Не дала результатов и ставка на самые громкие имена доперестроечной поры, даже такие славные, как имя Фазиля Искандера. Русскоязычный прозаик родом из Абхазии, автор нескольких циклов новелл — о взрослении Чика, о Сандро из Чегема, запрещённой антиутопии «Кролики и удавы», — всегда был любимцем советской интеллигенции. Но так случается в истории литературы: тексты, вызывавшие заслуженный восторг вчера, вдруг перестают читаться сегодня.


Сложнейшая редакционная задача: где взять авторов, способных предложить публике тексты, созданные здесь и сейчас, аукающиеся с современностью и способные при этом перебить интерес к великим «белым пятнам», политическим реформам и скандалам, а также к бесконечным спорам в массовых журналах («Огонёк») и газетах («Московские новости»): насколько Ленин лучше Сталина, а меньшевики гуманнее большевиков? Как найти сиюминутную словесность, соответствующую сразу множеству параметров? Не очерковую и не привычную, публицистичную по уровню проблем — и не публицистическую по стилю, утончённую, но не избыточно?
Авангардную найти не удалось, да и не очень до поры до времени искали; тому, кто судил о литературных судьбах перестройки исключительно по разделу прозы московских и ленинградских журналов, перестройка могла показаться странной революцией без авангарда. С визуальными искусствами ситуация была иной, достаточно упомянуть первый в истории московский аукцион «Сотбис» 1988 года, на котором продали «Фундаментальный лексикон» Гриши Брускина; в музыке заглохли бесконечные советские ВИА и в эфире зазвучали Виктор Цой с его требованием перемен, молодой Вячеслав Бутусов с песней на стихи Ильи Кормильцева «Я хочу быть с тобой…», Юрий Шевчук… А центральная литературная печать обходила эту тему стороной, да и массовый читатель ждал тогда скорей добротной, крепкой прозы, привычной по форме.
В конце концов «свою» современную словесность «Знамя» обнаружило.
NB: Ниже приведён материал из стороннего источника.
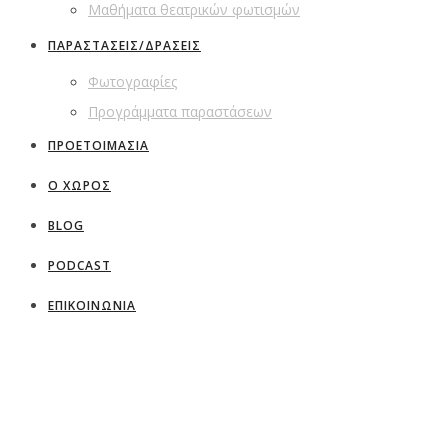
Μαθήματα θεατρικών φωτισμών
ΠΑΡΑΣΤΑΣΕΙΣ/ΔΡΑΣΕΙΣ
Φωτογραφίες
Προγράμματα παραστάσεων
ΠΡΟΕΤΟΙΜΑΣΙΑ
Ο ΧΩΡΟΣ
BLOG
PODCAST
ΕΠΙΚΟΙΝΩΝΙΑ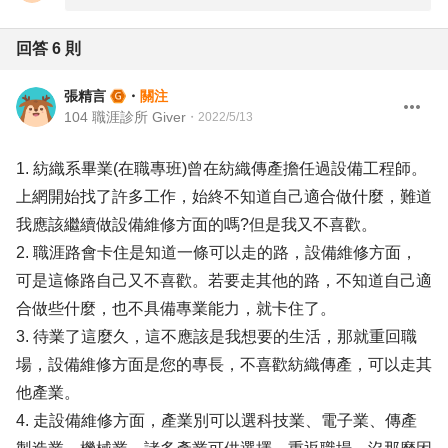
回答
6
則
張精言
・
關注
104 職涯診所 Giver
・
2022/5/13
1. 紡織系畢業(在職專班)曾在紡織傳產擔任過設備工程師。
上網開始找了許多工作，始終不知道自己適合做什麼，難道
我應該繼續做設備維修方面的嗎?但是我又不喜歡。
2. 職涯路會卡住是知道一條可以走的路，設備維修方面，
可是這條路自己又不喜歡。若要走其他的路，不知道自己適
合做些什麼，也不具備專業能力，就卡住了。
3. 待業了這麼久，這不應該是我想要的生活，那就重回職
場，設備維修方面是您的專長，不喜歡紡織傳產，可以走其
他產業。
4. 走設備維修方面，產業別可以選科技業、電子業、傳產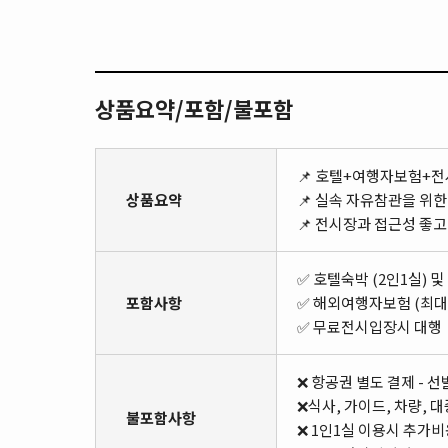
상품요약/포함/불포함
📌 호텔+여행자보험+전
상품요약
📌 실속 자유참관을 위
📌 전시장과 접근성 좋
✅ 호텔숙박 (2인1실) 
포함사항
✅ 해외여행자보험 (최대
✅ 무료전시입장시 대행
❌ 항공권 별도 결제 - 
❌식사, 가이드, 차량, 
불포함사항
❌ 1인1실 이용시 추가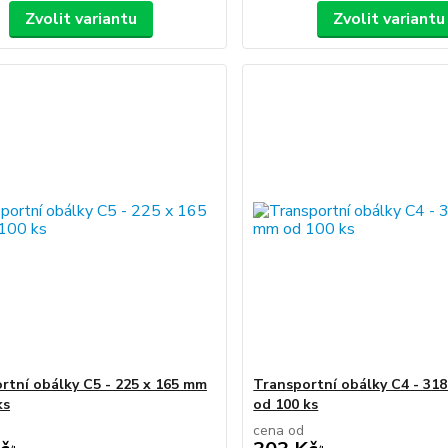
Zvolit variantu
Zvolit variantu
rtní obálky C5 - 225 x 165 mm
Transportní obálky C4 - 31
ks
od 100 ks
cena od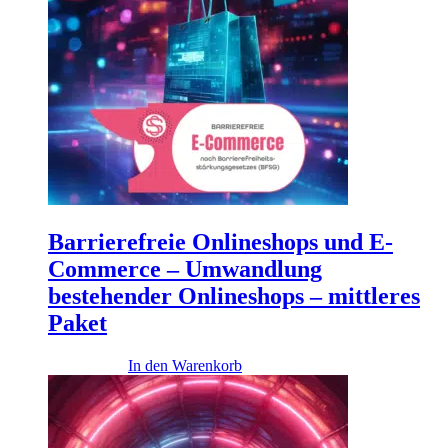
Barrierefreie Onlineshops und E-
Commerce – Umwandlung
bestehender Onlineshops – mittleres
Paket
14.500,00
€
In den Warenkorb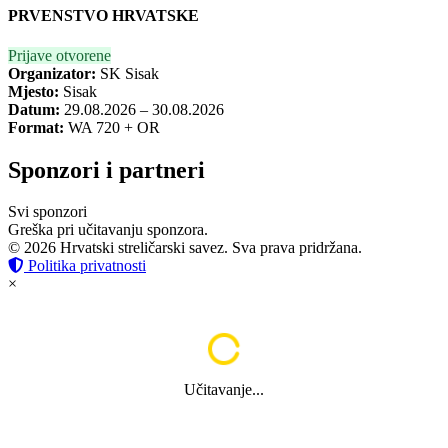
PRVENSTVO HRVATSKE
Prijave otvorene
Organizator:
SK Sisak
Mjesto:
Sisak
Datum:
29.08.2026 – 30.08.2026
Format:
WA 720 + OR
Sponzori i partneri
Svi sponzori
Greška pri učitavanju sponzora.
© 2026 Hrvatski streličarski savez. Sva prava pridržana.
Politika privatnosti
×
Učitavanje...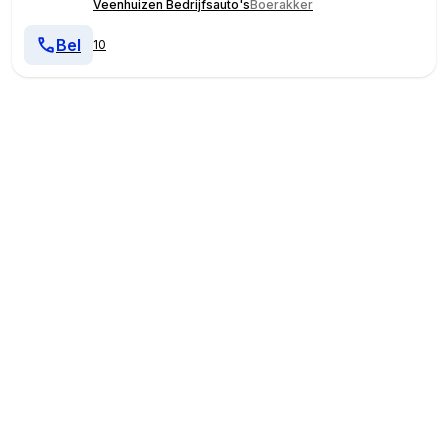
Veenhuizen Bedrijfsauto's
Boerakker
Bel
10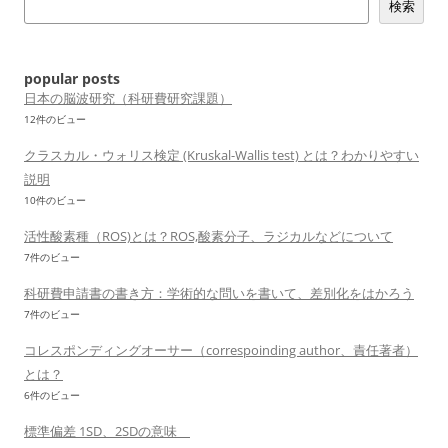
検索
シ
ョ
ン
popular posts
日本の脳波研究（科研費研究課題）
12件のビュー
クラスカル・ウォリス検定 (Kruskal-Wallis test) とは？わかりやすい
説明
10件のビュー
活性酸素種（ROS)とは？ROS,酸素分子、ラジカルなどについて
7件のビュー
科研費申請書の書き方：学術的な問いを書いて、差別化をはかろう
7件のビュー
コレスポンディングオーサー（correspoinding author、責任著者）
とは？
6件のビュー
標準偏差 1SD、2SDの意味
Пронзительная повесть Анатолия Приставкина «Ночевала тучка золотая» (депортация чеченцев и ингушей, детский дом на территории Чечни, дорога, мощённая могильными плитами) точно попала в общественный нерв. Написанная ещё в 1981-м и остававшаяся под спудом, она формально проходила по разряду «рукописи из стола». Но считывалась по-другому. Как современность, перекликающаяся с классикой. При этом остро социальная. Консервативная по стилю, но свежая по тону. Забрезжила новая опция: заманивать темой «проклятого прошлого», а тексты давать современные.
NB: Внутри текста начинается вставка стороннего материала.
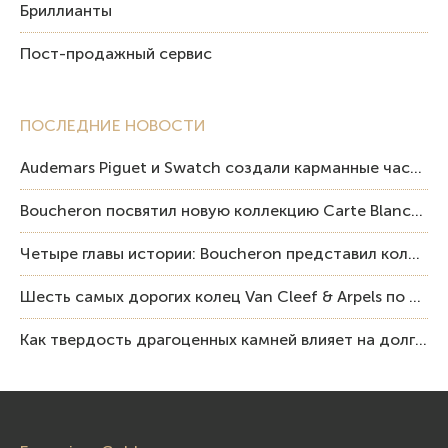
Бриллианты
Пост-продажный сервис
ПОСЛЕДНИЕ НОВОСТИ
Audemars Piguet и Swatch создали карманные часы в эстетике Royal Oak и Pop Art
Boucheron посвятил новую коллекцию Carte Blanche Human Being человеку и силе мастерства
Четыре главы истории: Boucheron представил коллекцию «Nom: Boucheron, Prénom: Frédéric»
Шесть самых дорогих колец Van Cleef & Arpels по итогам аукционов Sotheby’s
Как твердость драгоценных камней влияет на долговечность ювелирных изделий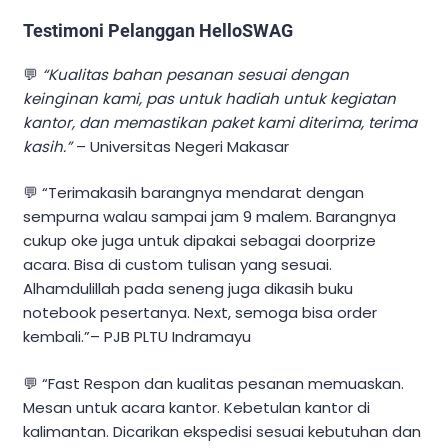
Testimoni Pelanggan HelloSWAG
💬
“Kualitas bahan pesanan sesuai dengan
keinginan kami, pas untuk hadiah untuk kegiatan
kantor, dan memastikan paket kami diterima, terima
kasih.”
– Universitas Negeri Makasar
💬 “Terimakasih barangnya mendarat dengan
sempurna walau sampai jam 9 malem. Barangnya
cukup oke juga untuk dipakai sebagai doorprize
acara. Bisa di custom tulisan yang sesuai.
Alhamdulillah pada seneng juga dikasih buku
notebook pesertanya. Next, semoga bisa order
kembali.”– PJB PLTU Indramayu
💬 “Fast Respon dan kualitas pesanan memuaskan.
Mesan untuk acara kantor. Kebetulan kantor di
kalimantan. Dicarikan ekspedisi sesuai kebutuhan dan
Не случайно следующий, 1988-й, журнал решил открыть лукавой пьесой Михаила Шатрова «Дальше… дальше… дальше!». Мгновенный отклик был ей обеспечен: рукопись пошла с колёс, написана была при свете исторического дня; в центре сюжета — спорное прошлое, при этом всем понятно, что разговор идёт о будущем. Спустя десятилетия трудно понять, как надуманный вопрос о «настоящем ленинизме» (догма это или неостановимое движение «дальше, дальше, дальше») мог вызывать всеобщее возбуждение. Но что было, то было: отработанный на «Тучке» вариант (произведение современное, тема давнишняя, актуализация бескомпромиссная) сработал. И впоследствии был успешно использован ещё не раз.
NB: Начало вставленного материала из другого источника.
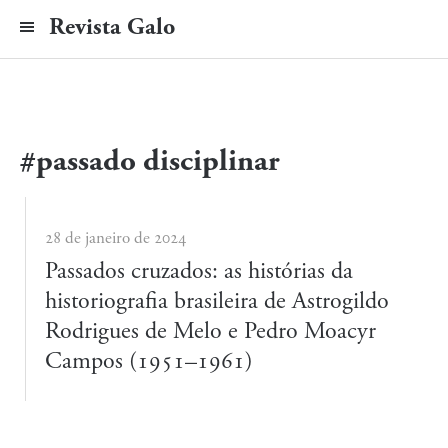
Revista Galo
#passado disciplinar
28 de janeiro de 2024
Passados cruzados: as histórias da
historiografia brasileira de Astrogildo
Rodrigues de Melo e Pedro Moacyr
Campos (1951–1961)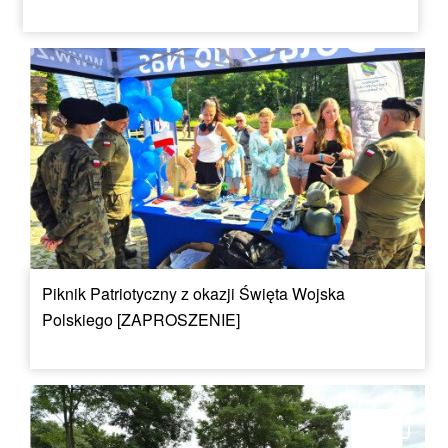
Piknik Patriotyczny z okazji Święta Wojska
Polskiego [ZAPROSZENIE]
Но «Знамя» сделало — то ли осознанно, то ли интуитивно — ещё одно редакционное открытие. Да, читатели платят за прозу; да, подписчик идёт на большие форматы; значит, эту опцию мы оставляем под «наследие», с некоторыми исключениями — когда случайно попадается большая проза на уровне Приставкина. Зато в любом журнале есть заведомо внерыночный раздел — поэзия. И можно попытаться превратить её в «зону литературной современности». Создать компенсаторный механизм, уравновесить пошатнувшуюся конструкцию. Не договаривание недоговорённого, не прошлое в качестве будущего, но преобладающая актуальность: вот оптимальная формула поэтической рубрики.